## Task details:
Copy out every line of the listing below word for word, omitting the pictures.

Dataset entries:
****

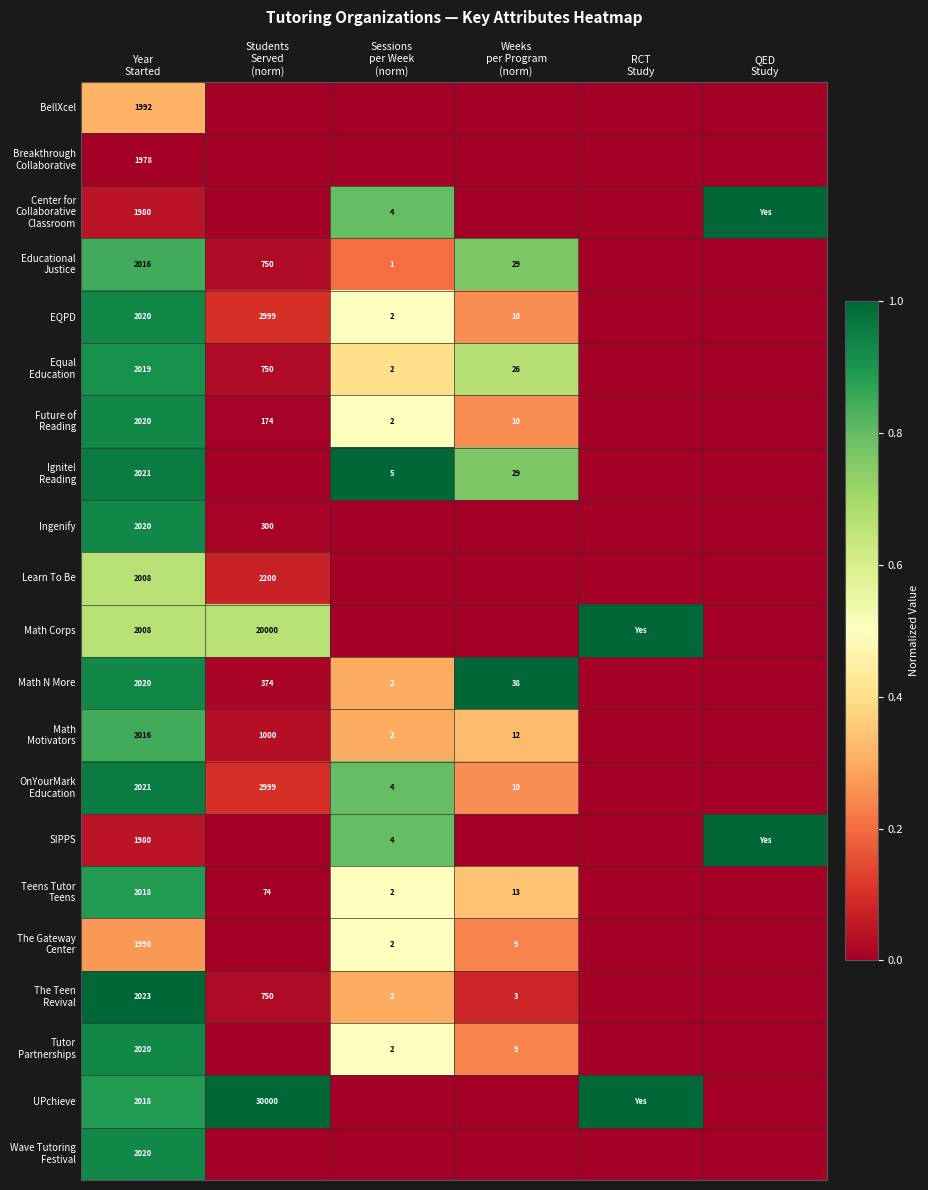

What is the spread (max minus min) of values at QED
Study?

1.0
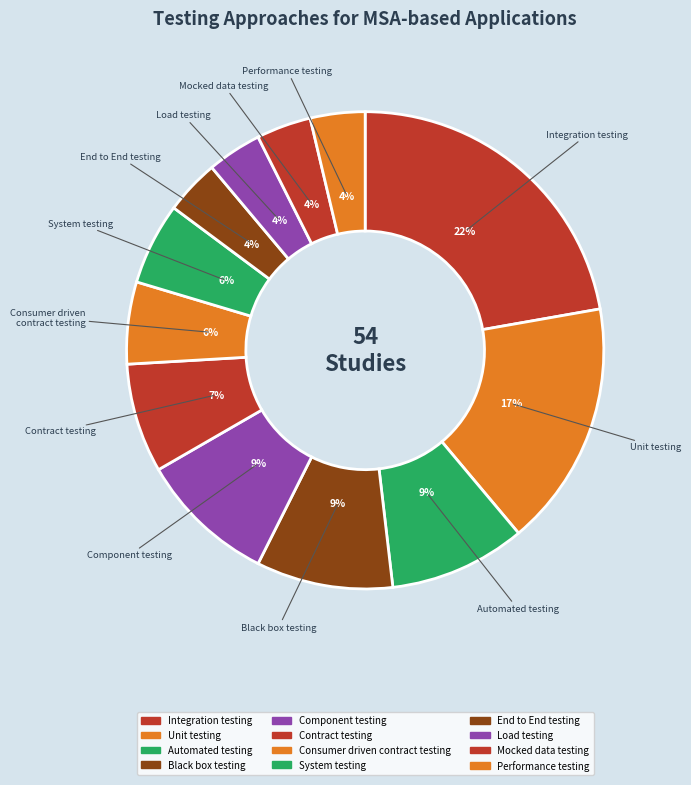

To the nearest percent, what portion does Unit testing represent?

17%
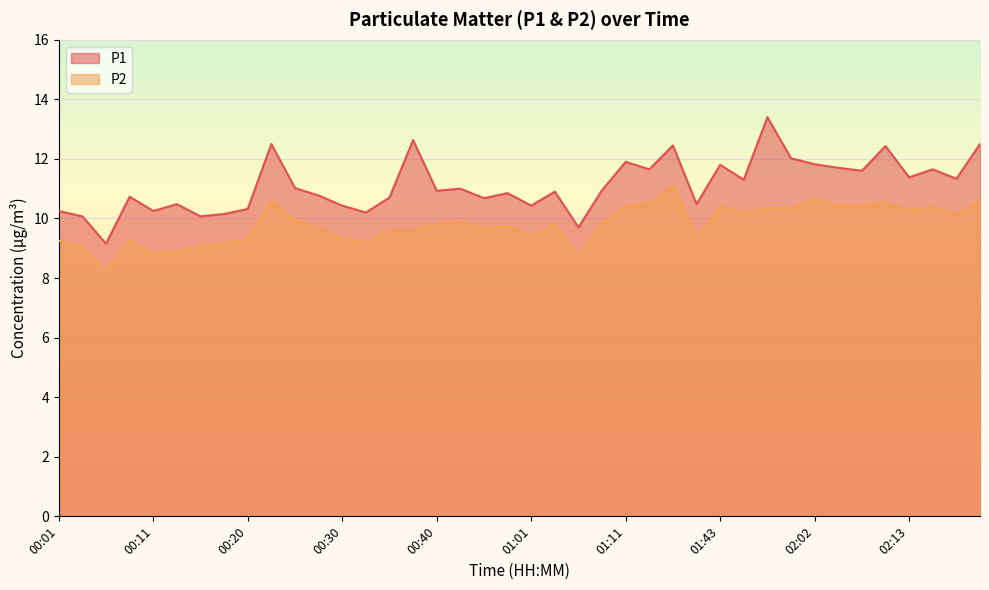

At which label does P1 first exceed 10?

00:01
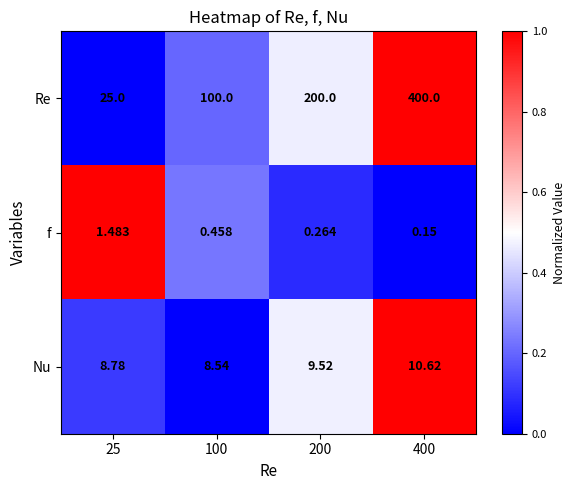

At 200, list the series in order from largest to smallest.

Re, Nu, f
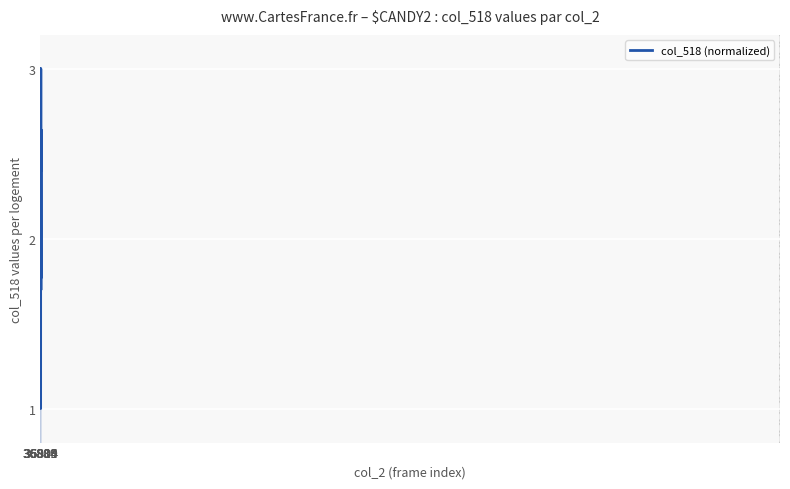

What is the minimum value shown in the chart?

1.0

****

## Task response:
What is the spread (max minus min) of values at QED
Study?

1.0

To the nearest percent, what portion does Unit testing represent?

17%

At which label does P1 first exceed 10?

00:01

At 200, list the series in order from largest to smallest.

Re, Nu, f

What is the minimum value shown in the chart?

1.0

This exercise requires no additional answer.